Marjan Mao, star du troisième âge
« C'est vous l'Ouest-Eclair ? »
Née en 1902, domestique de ferme dès son enfance, puis chiffonnière-papetière à l'usine Bolloré d'Odet, Marjan Mao parlait plus facilement le breton que le français. Elle ne savait ni lire, ni écrire, mais le compter n'était pas un problème. Dotée d'une mémoire fantastique c'était une très grande chanteuse.
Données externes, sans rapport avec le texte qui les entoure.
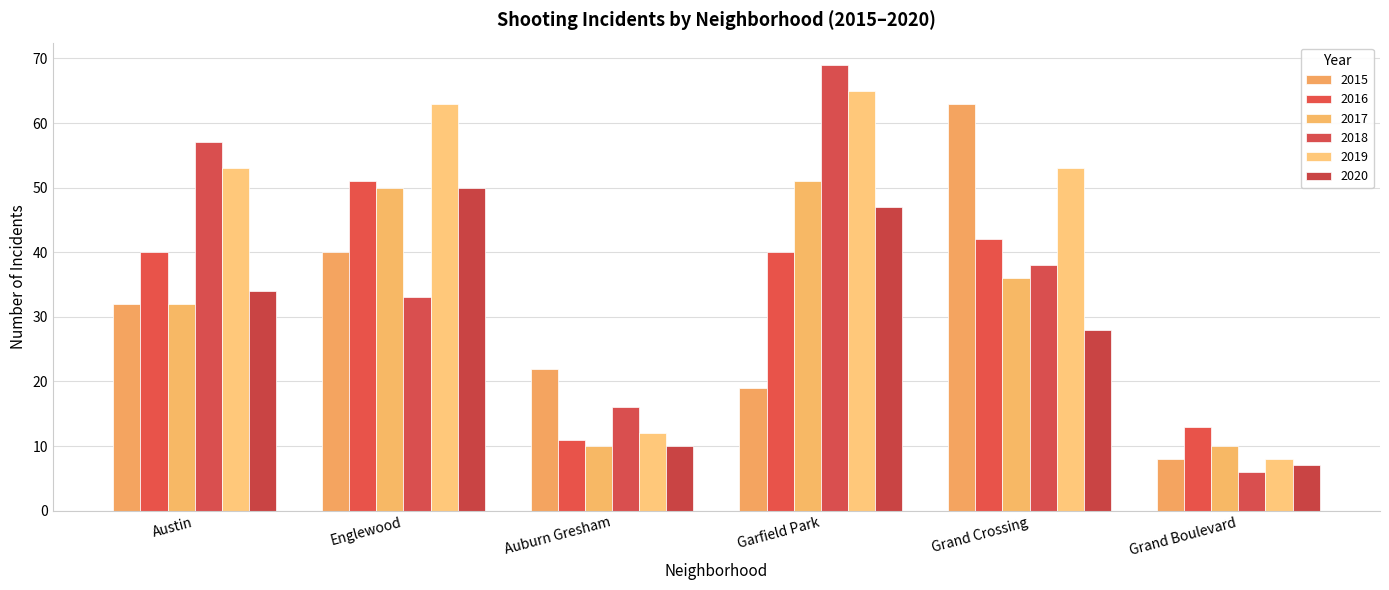

Reading left to right, transcribe all the data shown in this chart.

2015: 32	40	22	19	63	8
2016: 40	51	11	40	42	13
2017: 32	50	10	51	36	10
2018: 57	33	16	69	38	6
2019: 53	63	12	65	53	8
2020: 34	50	10	47	28	7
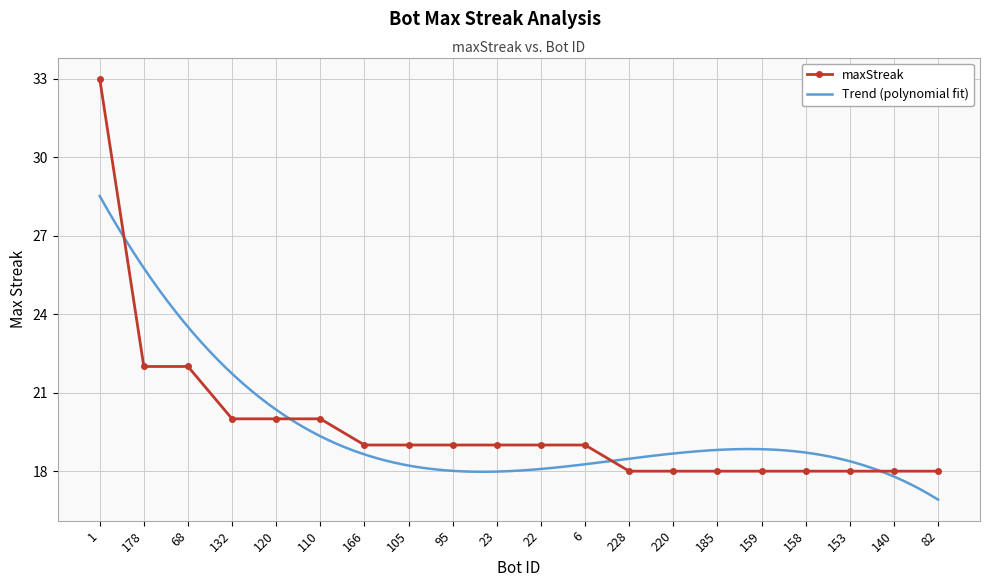

What is the smallest value displayed?

18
Elle est décédée en 1988.
L'article qui suit a paru dans les pages Finistère du Ouest-France du 3-4 novembre 1984 avec la signature de Laurent Quevilly, correspondant-journaliste d'Ergué-Gabéric.
Autres lectures : « Les chants de Marjan Mao, collectage des Daspugnerien Bro C’hlazig en 1979 » ¤ « Conversation avec Marjan et Fanch Mao (1982) » ¤ « Marjann Mao, chiffonnière (Skol Vreizh, 1989) » ¤ « Marjan Mao : une chanteuse populaire » ¤ « Kan al labour ur vuhez a vicherouzez Mari Jan Mao » ¤
Transcription de l'article
Mémoire en or et noces de diamant
A 83 ans, Marjan, c'est un peu la star du troisième âge à Ergué-Gabéric. Son rare répertoire de chants traditionnels et ses quarante-trois années de papetière en ont fait la vadette armoricaine d'un récent magazine sur FR3. Question d'habitude. Car soixante plus tôt, son sourire crevait déjà l'écran à l'occasion du centenaire des papeteries, en 1922. Question d'habitude encore quand, il y a quelques jours, elle chantait au micro de Daniel Géquel pour une émission diffusée dimanche prochain sur R.B.O., à partir de 19h20. Elégant cadeau d'anniversaire. Ce jour-là, elle fêtera avec Fanch, l'amour de sa vie, ses soixante ans de mariage. Ils se souviennent ...
"Après vous saurez pas !"
Nous sommes le 25 novembre 1924. Il pleut des cordes. Dans la maison natale de Marjan, tout au bout du sentier désert qui mène à Stang-Odet, on s'anime. Café, crèpes. C'est qu'on vient chercher la fille de la maison, chiffonière chez Bolloré. Dans une heure, elle épouse Fanch Le Mao, 25 ans, un journalier.
"On s'est mariés au bourg. Moi, j'y suis allée dans un petit car. Un tout neuf. Et c'est moi, la première qui suit montée dedans".
Fanch, lui, empruntera un moyen de locomotion plus conventionnel : "un char à bancs. Mais il a cassé et on est allés tous au fossé".
Après la messe, le repas : "On était cent quinze chez Quéré. Et c'est encore là que dimanche prochain, on fêtera nos noces de diamant".
Jusqu'au souper, un homme coiffé d'un chapeau à guides tire sur son accordéon. "Et après le souper, on a dansé encore jusque tard dans la nuit". Et après ? "Après (grand éclat de rire". Après, vous saurez pas !".
Trois siècles de mémoire
Sur la table, aujourd'hui, le gwin ru et les traou mad. La séance d'enregistrement s'achève. Dehors il pleut toujours des cordes. "Banne ricar paotred ? Hu Marjan, c'est pas l'heure". Et la bonne hôtesse de s'inquiéter en breton auprès de son voisin : "Ils ont changé leur nom à Ouest-Eclair ?".
Il est vrai que Marjan ne sait ni lire, ni écrire. Mais sa culture n'en est pas rien moins riche. Au contraire. Et ses neurones n'ont pas besoin de phosphore.
Pour preuve, cette confidence de Bernez Rouz : "Elle vient de chanter le cantique de Kerdévot. Répertorié en 1712, nous en connaissions le texte. Mais c'est la première fois que nous en entendons la mélodie". Une mine d'or, je vous dis. Et elle d'insister : "Banne ricar ?". Dimanche Marjan ! Dimanche.